Search code examples
rubydigest

How can I generate a reliable digest from a hash in Ruby 2.4?


I have a very large table containing 2 billion rows of 50 attributes. Not all are filled out and it's a sparse matrix.

I dislike having to build query off of all of the values, and the indexes are much too large now. I've lost performance.

For my new approach, I want to add a digest column that contains a digest of all of the attributes in a particular row.

There is no security requirement for this hash, so even MD5 would be fine.

Am I better off building a simple string containing representations of all the keys and values together? Or is there a better way?

For example, given hash:

attr_hash = { attribute1: "Please",
              attribute2: nil,
              attribute3: "don't",
              attribute4: nil,
              attribute5: nil,
              attribute6: nil,
              attribute7: "immediately",
              attribute8: "",
              attribute9: "downvote",
              attribute10: "my",
              attribute11: nil,
              attribute12: "question" }

would this be preferable (and I'm sure you'll agree this is beautiful):

attr_str = attr_hash.select{|k,v| v!="" && !v.nil?}.keys.sort.map{|k| "#{k}=#{attr_hash[k]}" }.join("^^")
digest = Digest::MD5.hexdigest(attr_str)

which gives a nice-looking string:

790470349a791b9897afd52a336ab2bb

I can index that column and get very, very fast response times from the database. And I'm unlikely to get many if any collisions from that. And if there's a collision one in 5 or 10 million times, it's fine.

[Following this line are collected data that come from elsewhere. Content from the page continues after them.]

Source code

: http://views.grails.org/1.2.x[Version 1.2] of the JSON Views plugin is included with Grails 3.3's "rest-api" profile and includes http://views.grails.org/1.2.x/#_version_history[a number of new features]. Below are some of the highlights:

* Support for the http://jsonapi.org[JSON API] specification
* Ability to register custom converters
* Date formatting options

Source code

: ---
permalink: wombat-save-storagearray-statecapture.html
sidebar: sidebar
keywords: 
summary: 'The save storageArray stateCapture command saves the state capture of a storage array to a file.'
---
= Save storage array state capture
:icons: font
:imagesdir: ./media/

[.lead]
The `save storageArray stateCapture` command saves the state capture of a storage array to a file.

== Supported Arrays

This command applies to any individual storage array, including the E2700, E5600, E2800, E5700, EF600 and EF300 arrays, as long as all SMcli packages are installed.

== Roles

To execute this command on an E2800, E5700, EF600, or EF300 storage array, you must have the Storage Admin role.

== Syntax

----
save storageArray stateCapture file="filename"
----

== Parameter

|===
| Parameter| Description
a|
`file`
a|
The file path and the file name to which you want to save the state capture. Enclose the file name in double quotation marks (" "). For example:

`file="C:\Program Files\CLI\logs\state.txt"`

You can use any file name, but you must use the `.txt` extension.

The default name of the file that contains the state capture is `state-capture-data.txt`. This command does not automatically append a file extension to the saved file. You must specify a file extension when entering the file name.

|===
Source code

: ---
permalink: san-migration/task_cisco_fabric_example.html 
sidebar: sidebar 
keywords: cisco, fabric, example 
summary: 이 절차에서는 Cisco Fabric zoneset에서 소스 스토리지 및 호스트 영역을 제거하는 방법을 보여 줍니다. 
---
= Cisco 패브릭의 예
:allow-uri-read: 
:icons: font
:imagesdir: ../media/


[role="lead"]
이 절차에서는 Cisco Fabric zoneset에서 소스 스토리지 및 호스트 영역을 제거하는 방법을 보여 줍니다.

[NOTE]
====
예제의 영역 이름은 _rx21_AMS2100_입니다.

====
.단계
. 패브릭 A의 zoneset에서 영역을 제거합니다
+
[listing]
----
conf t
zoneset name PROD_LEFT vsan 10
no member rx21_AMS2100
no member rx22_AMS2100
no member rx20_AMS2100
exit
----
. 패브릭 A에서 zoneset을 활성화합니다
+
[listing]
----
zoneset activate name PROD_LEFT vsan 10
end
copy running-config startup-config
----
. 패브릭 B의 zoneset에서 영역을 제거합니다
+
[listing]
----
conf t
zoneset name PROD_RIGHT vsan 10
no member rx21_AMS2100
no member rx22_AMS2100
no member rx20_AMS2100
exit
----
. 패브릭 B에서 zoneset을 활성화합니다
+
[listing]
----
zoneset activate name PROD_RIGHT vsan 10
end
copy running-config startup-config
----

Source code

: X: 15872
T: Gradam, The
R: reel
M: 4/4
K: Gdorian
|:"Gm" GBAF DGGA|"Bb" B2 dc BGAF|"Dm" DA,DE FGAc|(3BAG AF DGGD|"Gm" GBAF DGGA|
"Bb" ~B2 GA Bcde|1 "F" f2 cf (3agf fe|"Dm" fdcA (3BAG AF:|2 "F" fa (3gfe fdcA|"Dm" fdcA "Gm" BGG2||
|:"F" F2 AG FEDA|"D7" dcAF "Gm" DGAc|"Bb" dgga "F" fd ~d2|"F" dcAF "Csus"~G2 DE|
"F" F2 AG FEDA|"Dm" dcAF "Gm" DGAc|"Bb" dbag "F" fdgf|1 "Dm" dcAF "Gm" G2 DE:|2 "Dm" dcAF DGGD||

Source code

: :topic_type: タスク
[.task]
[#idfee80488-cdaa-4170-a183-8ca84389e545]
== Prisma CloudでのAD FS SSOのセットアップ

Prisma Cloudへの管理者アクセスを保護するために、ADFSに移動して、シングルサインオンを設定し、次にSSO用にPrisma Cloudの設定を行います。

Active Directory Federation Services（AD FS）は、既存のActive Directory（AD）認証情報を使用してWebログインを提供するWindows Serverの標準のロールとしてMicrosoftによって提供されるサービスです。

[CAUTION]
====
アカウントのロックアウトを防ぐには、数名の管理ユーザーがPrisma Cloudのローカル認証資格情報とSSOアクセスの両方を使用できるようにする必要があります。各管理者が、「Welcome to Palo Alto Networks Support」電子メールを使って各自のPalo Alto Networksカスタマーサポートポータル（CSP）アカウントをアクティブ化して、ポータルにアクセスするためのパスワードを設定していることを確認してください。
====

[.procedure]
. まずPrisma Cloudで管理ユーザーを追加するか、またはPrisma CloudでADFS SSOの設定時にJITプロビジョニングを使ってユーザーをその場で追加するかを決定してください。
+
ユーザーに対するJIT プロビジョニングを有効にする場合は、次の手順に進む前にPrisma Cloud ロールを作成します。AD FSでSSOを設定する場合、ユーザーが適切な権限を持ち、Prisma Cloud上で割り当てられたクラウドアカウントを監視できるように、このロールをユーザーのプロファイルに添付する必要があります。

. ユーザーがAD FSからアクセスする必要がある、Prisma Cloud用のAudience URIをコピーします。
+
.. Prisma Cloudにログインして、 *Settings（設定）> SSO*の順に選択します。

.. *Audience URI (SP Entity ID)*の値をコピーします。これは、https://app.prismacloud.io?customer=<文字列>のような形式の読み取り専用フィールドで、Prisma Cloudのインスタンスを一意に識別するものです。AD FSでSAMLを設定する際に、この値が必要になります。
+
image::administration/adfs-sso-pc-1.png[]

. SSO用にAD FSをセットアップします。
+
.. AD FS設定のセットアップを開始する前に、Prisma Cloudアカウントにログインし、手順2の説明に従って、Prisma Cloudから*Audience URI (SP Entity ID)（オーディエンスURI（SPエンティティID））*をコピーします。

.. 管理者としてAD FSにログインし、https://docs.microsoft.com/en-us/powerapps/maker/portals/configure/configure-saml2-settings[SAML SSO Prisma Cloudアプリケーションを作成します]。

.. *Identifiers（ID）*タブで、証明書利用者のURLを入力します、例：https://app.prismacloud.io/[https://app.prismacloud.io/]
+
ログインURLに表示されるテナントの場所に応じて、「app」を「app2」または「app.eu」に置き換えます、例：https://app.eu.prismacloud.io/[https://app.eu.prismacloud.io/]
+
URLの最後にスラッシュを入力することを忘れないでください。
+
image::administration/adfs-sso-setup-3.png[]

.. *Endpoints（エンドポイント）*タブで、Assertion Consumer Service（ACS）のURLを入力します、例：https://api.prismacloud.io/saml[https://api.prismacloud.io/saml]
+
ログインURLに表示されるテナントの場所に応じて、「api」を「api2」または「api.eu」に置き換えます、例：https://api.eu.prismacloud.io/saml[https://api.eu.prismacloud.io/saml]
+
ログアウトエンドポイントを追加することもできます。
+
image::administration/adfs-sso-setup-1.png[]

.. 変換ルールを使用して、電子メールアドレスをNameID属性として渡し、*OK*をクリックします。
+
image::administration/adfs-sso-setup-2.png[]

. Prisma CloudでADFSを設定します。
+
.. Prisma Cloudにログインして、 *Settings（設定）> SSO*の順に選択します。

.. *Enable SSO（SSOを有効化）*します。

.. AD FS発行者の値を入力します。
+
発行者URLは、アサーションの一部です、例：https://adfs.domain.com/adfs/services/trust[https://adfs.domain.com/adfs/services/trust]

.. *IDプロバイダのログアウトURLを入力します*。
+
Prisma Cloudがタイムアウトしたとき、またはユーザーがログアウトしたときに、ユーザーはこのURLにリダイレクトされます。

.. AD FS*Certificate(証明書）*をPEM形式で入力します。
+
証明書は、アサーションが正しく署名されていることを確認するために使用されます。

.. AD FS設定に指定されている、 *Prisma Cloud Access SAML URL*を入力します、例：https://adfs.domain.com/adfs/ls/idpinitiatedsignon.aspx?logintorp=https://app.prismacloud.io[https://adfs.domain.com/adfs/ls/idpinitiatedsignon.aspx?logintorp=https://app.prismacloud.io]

I deeply appreciate any insights.


Solution

  • Lazy way:

    Digest::SHA2.hexdigest(attr_hash.inspect)
    

    Where that pre-supposes your items have identical ordering. If you need to sort the items first:

    Digest::SHA2.hexdigest(attr_hash.to_a.sort_by { |k, _v| k }.inspect)
    

    I'd use JSON.dump(x) instead of x.inspect if I wanted something more portable, like to non-Ruby code-bases.

    I also wouldn't bother stripping out empty values. The hash function doesn't care.